« Qui que vous soyez qui voulez cultiver, vivifier, édifier, attendrir, apaiser, mettez des livres partout. » Victor Hugo
En février 2014, quand je suis partie pour l’Irlande dans le but d’y faire un stage dans une petite classe de maternelle, je trainais, dans mes bagages, des livres. Des albums jeunesse qui avaient su m’émerveiller. Des couleurs, des images, des mots que je voulais partager. Cette année-là, j’ai parcouru une dizaine de pays en conservant sur mon dos cet immense bagage qui était presque impossible à transporter. Au fil des jours, je me suis détachée des objets que je considérais superflus. Des vêtements trop chauds, des chandails usés, des cosmétiques que je n’utilisais jamais de toute façon… Mais je n’ai jamais pu me résoudre à me débarrasser de mes albums jeunesse. Mes albums sont usés et incroyablement vivants. Ils ont fait rire des enfants sur tous les continents. Mes albums ont transporté des enfants dans des univers nouveaux et remplis de fantaisie. Ces albums, je les découvre au fil des jours avec tous les élèves qui croisent ma route. Ensemble, nous partons à la découverte de leurs pages comme certains découvrent des trésors.
Ils ont cinq ans, à peine. Ils ne parlent pas très bien français, mais leurs rires fusent lorsqu’ils entendent les histoires absurdes d’un petit écureuil hypocondriaque (Frisson l’écureuil, de Melanie Watt.) Ils rient comme des fous, en se tenant les côtes. Ils rient comme si c’était la première fois, comme s’il n’existait plus rien. Plus rien que nous, dans cette classe, maintenant. Nous et ce livre qui prend toute la place.
Ils ont sept ans. Ils regardent l’horloge avec impatience. Dans quelques minutes, sûrement, j’arrêterai la classe pour leur lire un album. Un nouveau. Un jamais lu. Ils travaillent fort et reçoivent ces quelques minutes de lecture comme un spectacle, comme une pause dans le quotidien. J’ouvre La petite sœur du petit Chaperon rouge de Didier Lévy et entame la lecture. Durant ce moment que nous passons ensemble, ils me donnent leurs impressions et me partagent leurs émotions. L’album les a éblouis.
Ils ont 8 ans. Ils attendent avec une impatience incroyable ces moments où le temps semble s’arrêter. L’année est presque terminée, j’en ai profité pour leur faire découvrir un classique qu’ils connaissent déjà, pour l’avoir vu au cinéma (Charlie et la chocolaterie, de Roald Dahl). Nous passons des heures à tourner les pages, à questionner la suite de l’intrigue. Je change ma voix au rythme des personnages qui défilent. Quelques minutes avant que la cloche ne retentisse, j’arrête ma lecture. Chaque fois, je les entends gémir tous en chœur. Pourquoi arrêtes-tu toujours la lecture sur un suspense?, me questionnent les élèves. Je souris quand je leur réponds: «Pour que vous ayez hâte d’entendre la suite.»
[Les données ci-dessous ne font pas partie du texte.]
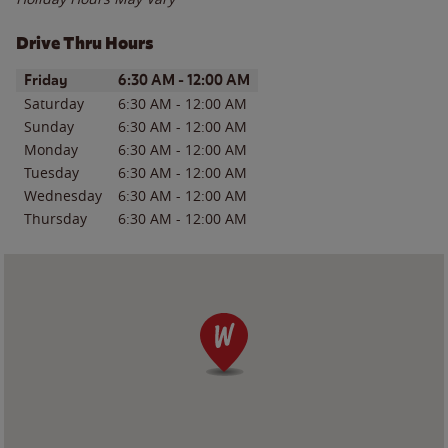
Drive Thru Hours
Day of the Week
Hours
Friday
6:30 AM
-
12:00 AM
Saturday
6:30 AM
-
12:00 AM
Sunday
6:30 AM
-
12:00 AM
Monday
6:30 AM
-
12:00 AM
Tuesday
6:30 AM
-
12:00 AM
Wednesday
6:30 AM
-
12:00 AM
Thursday
6:30 AM
-
12:00 AM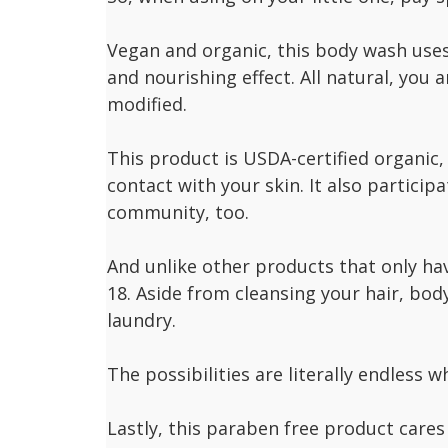
Vegan and organic, this body wash uses 
and nourishing effect. All natural, you a
modified.
This product is USDA-certified organic
contact with your skin. It also participa
community, too.
And unlike other products that only ha
18. Aside from cleansing your hair, body
laundry.
The possibilities are literally endless 
Lastly, this paraben free product cares 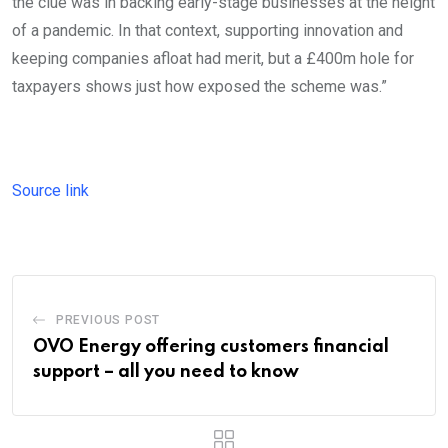
the clue was in backing early-stage businesses at the height
of a pandemic. In that context, supporting innovation and
keeping companies afloat had merit, but a £400m hole for
taxpayers shows just how exposed the scheme was.”
Source link
PREVIOUS POST
OVO Energy offering customers financial
support – all you need to know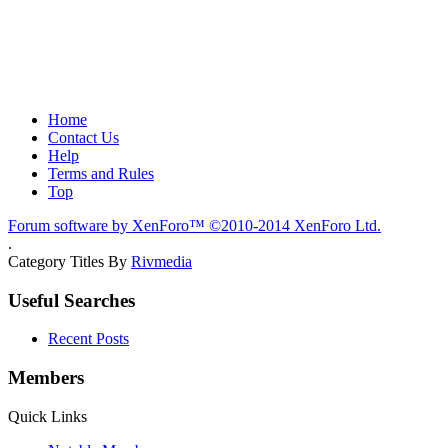
Home
Contact Us
Help
Terms and Rules
Top
Forum software by XenForo™
©2010-2014 XenForo Ltd.
.
Category Titles By
Rivmedia
Useful Searches
Recent Posts
Members
Quick Links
Ils ont onze ans. L’enseignante que je remplace m’a demandé de leur lire un livre qui parle de surconsommation (Le catalogue des gaspilleurs, d’Élise Gravel.) Nous passons une heure à discuter de publicités, d’environnement, de pollution. Ils ne veulent pas se taire. Ils ne doivent pas se taire. Les mots d’une autre ont mis en place les leurs.
Ils ont douze ans. Ils ont compris bien des choses, déjà. Ils ont parlé de la première guerre mondiale en classe. Leur enseignante leur a choisi avec soin des romans qui parlent de cette période (Cheval de guerre, de Michael Morpurgo, Mon père est parti à la guerre, de John Boyne, 14-14 de Paul Beorn et Silène Edgar) pour donner un aspect de réalité à ces dates qu’ils ont apprises par cœur. Ils travaillent sans relâche sur leur lecture, sur leur oral à venir. Ils viennent me voir, de temps à autre, pour me faire part de leurs découvertes, de leurs surprises. Ils comparent les faits avec la fiction et tout cela les laisse pantois. Ils ne savaient pas que les livres pouvaient leur faire ça.